Les étudiants européens boudent fortement les études scientifiques. En Europe, le nombre de ces derniers a chuté de 50% au cours des cinq dernières années. Le phénomène commence à atteindre le troisième cycle, au moment où la recherche attend un plus grand nombre de candidats de qualité.
La société s’en inquiète peu, les politiques encore moins. Ils viennent même de supprimer des crédits à la recherche. Le nez sur leurs éprouvettes, un oeil sur les appels d’offres, l’autre sur les comités consultatifs, mes collègues scientifiques ne sont pas plus particulièrement préoccupés. L’important est de publier, publier à tout prix ! Tout au plus s’étonnent-ils quand on les menace de diminuer les postes, faute d’étudiants.
La question, pourtant, est symptomatique, voire révélatrice.
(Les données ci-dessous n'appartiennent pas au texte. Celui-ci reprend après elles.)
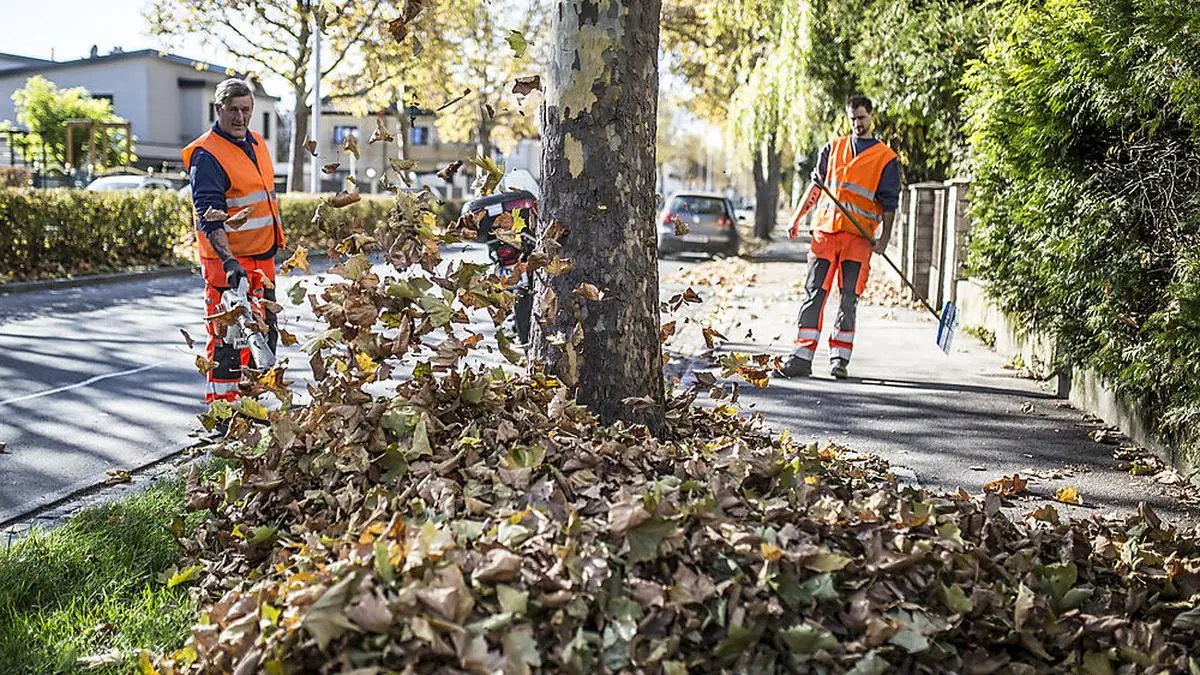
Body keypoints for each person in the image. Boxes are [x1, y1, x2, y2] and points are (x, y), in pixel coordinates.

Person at [780, 94, 901, 379]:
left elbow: (889, 205)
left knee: (848, 298)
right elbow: (816, 188)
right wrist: (796, 218)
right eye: (852, 118)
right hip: (825, 234)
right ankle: (801, 356)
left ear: (871, 117)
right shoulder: (832, 149)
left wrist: (883, 240)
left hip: (858, 241)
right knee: (815, 294)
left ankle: (839, 359)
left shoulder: (886, 159)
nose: (857, 123)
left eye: (862, 118)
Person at [182, 78, 286, 402]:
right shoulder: (207, 155)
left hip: (262, 261)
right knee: (229, 344)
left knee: (263, 338)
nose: (240, 117)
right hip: (227, 266)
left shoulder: (257, 142)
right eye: (233, 110)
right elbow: (208, 215)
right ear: (218, 110)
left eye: (246, 110)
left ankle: (250, 410)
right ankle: (224, 416)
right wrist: (229, 262)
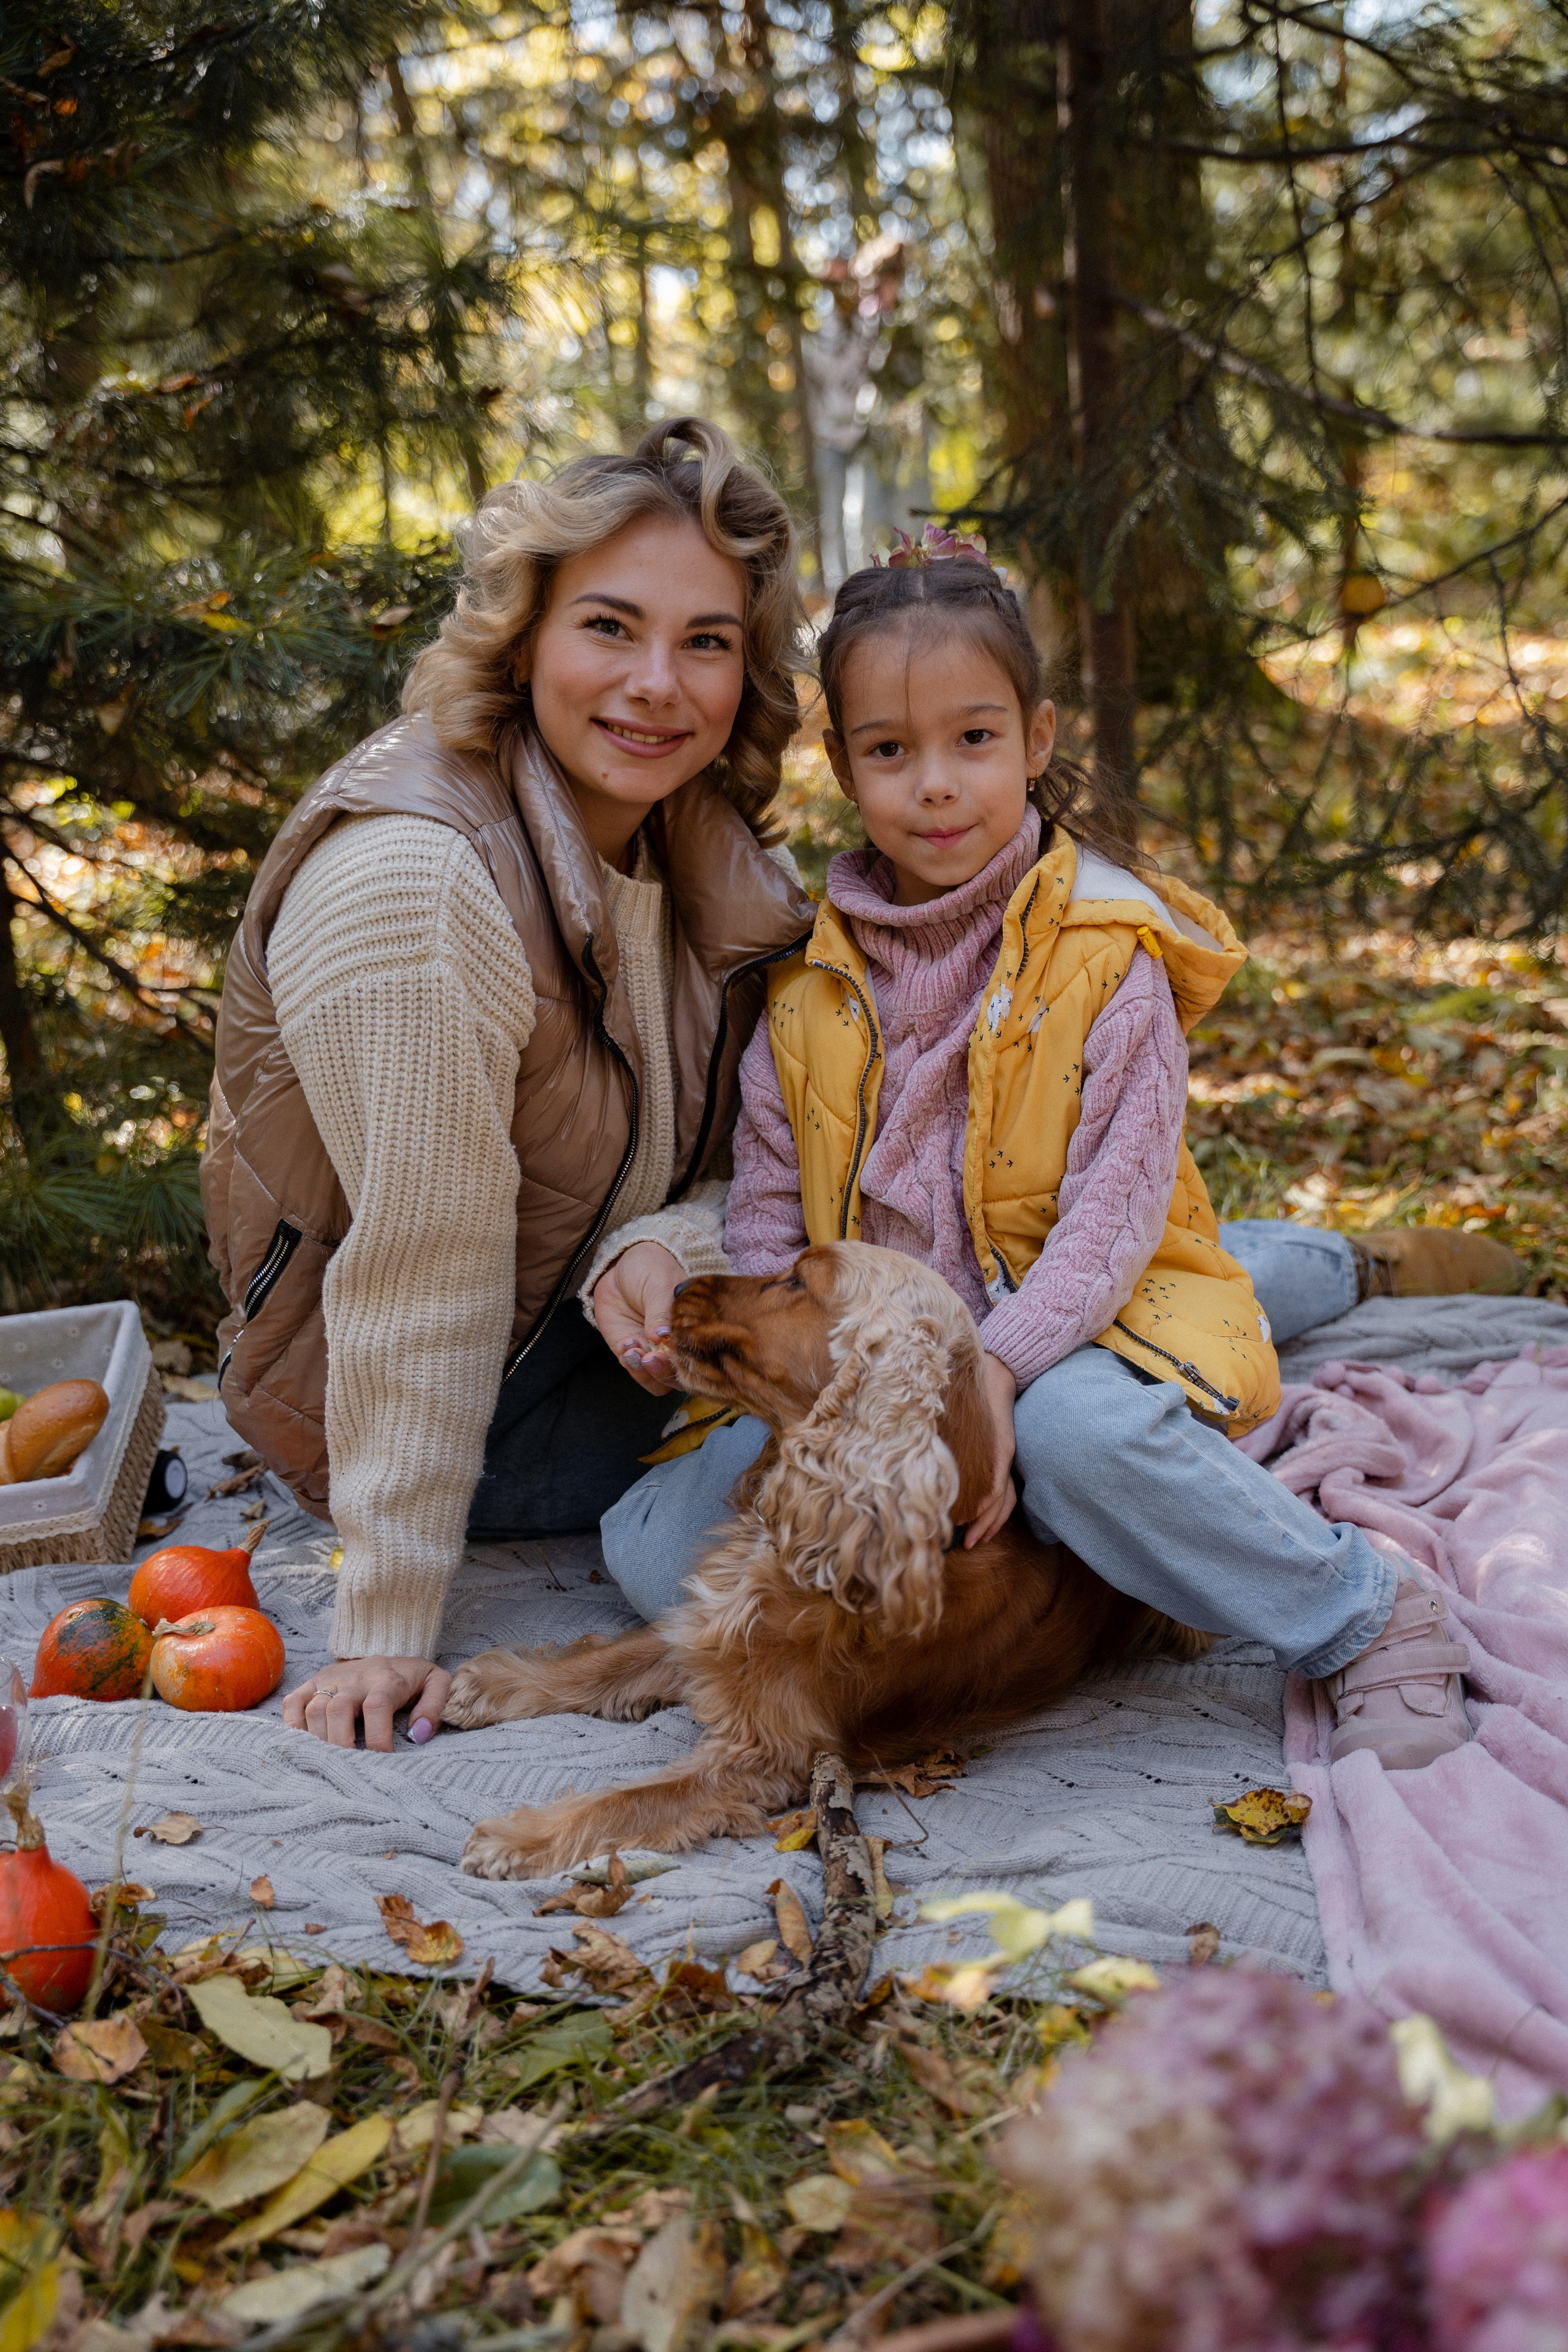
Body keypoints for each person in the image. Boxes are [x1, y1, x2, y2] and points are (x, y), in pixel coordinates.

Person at [601, 532, 1513, 1771]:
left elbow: (1111, 1225)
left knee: (1084, 1442)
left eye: (971, 741)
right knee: (657, 1549)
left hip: (1084, 1317)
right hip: (899, 1360)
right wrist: (779, 1390)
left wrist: (993, 1370)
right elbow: (775, 1224)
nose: (934, 785)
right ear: (843, 766)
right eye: (888, 750)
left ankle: (1358, 1605)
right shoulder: (808, 991)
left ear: (1033, 740)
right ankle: (1282, 1281)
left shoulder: (1106, 957)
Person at [200, 418, 818, 1752]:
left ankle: (1212, 1306)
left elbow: (762, 1155)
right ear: (524, 634)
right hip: (457, 1417)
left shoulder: (683, 850)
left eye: (705, 641)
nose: (658, 683)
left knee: (943, 1259)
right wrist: (384, 1630)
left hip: (589, 1335)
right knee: (928, 1354)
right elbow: (424, 1272)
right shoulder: (418, 889)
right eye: (609, 626)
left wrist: (658, 1243)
Dans l’imaginaire des 16-20 ans, les sciences, ce sont l’énergie nucléaire, les pollutions, les manipulations génétiques, vache folle comprise : autant de sujets d’angoisse. Cette image dégradée est un fait de société, véhiculée indirectement par les médias. Elle est confortée par un enseignement désastreux, dans ses choix de contenus et dans ses méthodes.
Le cas de la biologie est typique. Il y a une vingtaine d’années, elle était une des disciplines reines des lycéens. Elle traitait du corps et de l’environnement, ils pouvaient s’en faire une idée, les questions abordées les concernaient. Aujourd’hui, elle est détestée au même titre que la physique ou les maths. Et ils ont raison ! Les programmes sont devenus démentiels et anecdotiques. Les nouveaux programmes de seconde traitent ” des nucléotides “, des ” gènes homéotiques ” de façon éthérée !
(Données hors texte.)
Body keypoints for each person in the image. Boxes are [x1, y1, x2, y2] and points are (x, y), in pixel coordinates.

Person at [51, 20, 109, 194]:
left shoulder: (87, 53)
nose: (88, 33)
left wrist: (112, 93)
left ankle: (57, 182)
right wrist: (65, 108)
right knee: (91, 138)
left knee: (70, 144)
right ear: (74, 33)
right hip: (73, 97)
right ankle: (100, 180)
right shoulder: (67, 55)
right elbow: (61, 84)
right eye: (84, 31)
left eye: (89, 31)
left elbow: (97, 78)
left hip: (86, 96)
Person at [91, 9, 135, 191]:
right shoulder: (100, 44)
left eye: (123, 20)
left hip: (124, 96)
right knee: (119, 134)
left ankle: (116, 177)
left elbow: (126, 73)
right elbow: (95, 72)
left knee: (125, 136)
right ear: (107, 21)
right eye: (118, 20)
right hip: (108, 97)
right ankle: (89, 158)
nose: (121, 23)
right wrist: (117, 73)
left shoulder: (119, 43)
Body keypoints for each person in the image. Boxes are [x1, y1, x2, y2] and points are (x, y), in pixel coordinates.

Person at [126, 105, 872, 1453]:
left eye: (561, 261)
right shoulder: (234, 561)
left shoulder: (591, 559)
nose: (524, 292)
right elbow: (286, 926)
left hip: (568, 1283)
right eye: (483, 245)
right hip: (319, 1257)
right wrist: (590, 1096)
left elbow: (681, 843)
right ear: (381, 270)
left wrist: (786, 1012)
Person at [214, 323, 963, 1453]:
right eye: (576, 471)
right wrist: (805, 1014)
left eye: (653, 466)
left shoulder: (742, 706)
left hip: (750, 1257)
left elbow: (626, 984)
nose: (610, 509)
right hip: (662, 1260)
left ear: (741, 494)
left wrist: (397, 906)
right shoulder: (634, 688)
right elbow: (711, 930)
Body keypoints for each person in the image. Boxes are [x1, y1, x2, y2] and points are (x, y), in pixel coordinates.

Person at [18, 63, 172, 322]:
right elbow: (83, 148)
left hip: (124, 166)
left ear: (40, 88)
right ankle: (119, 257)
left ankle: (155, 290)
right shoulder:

Quant aux programmes de terminale, ils sont devenus délirants de détails non situés. On parcellise encore plus les données sans fournir ni aucune perspective, ni aucun repère. Rigidifiés par le haut, déterminés par le secteur tertiaire et l’université qui exercent une pression corporatiste, les niveaux inférieurs ne sont pas mieux traités. Comment prétendre à une initiation de la démarche expérimentale quand il s’agit d’aborder au cycle 3 – même à un premier niveau de représentation – plus de 30 concepts et environ 250 notions ? Voudrait-on décourager élèves et enseignants qu’on ne s’y prendrait pas mieux. Et c’est d’ailleurs ce qui se passe.
Plus grave encore, l’éducation scientifique et technique contribue grandement à fabriquer de l’exclusion. En effet, à cause du rôle social qu’on lui fait jouer, de nombreux adolescents et jeunes adultes ne voient en elle qu’un facteur de sélection scolaire par l’échec.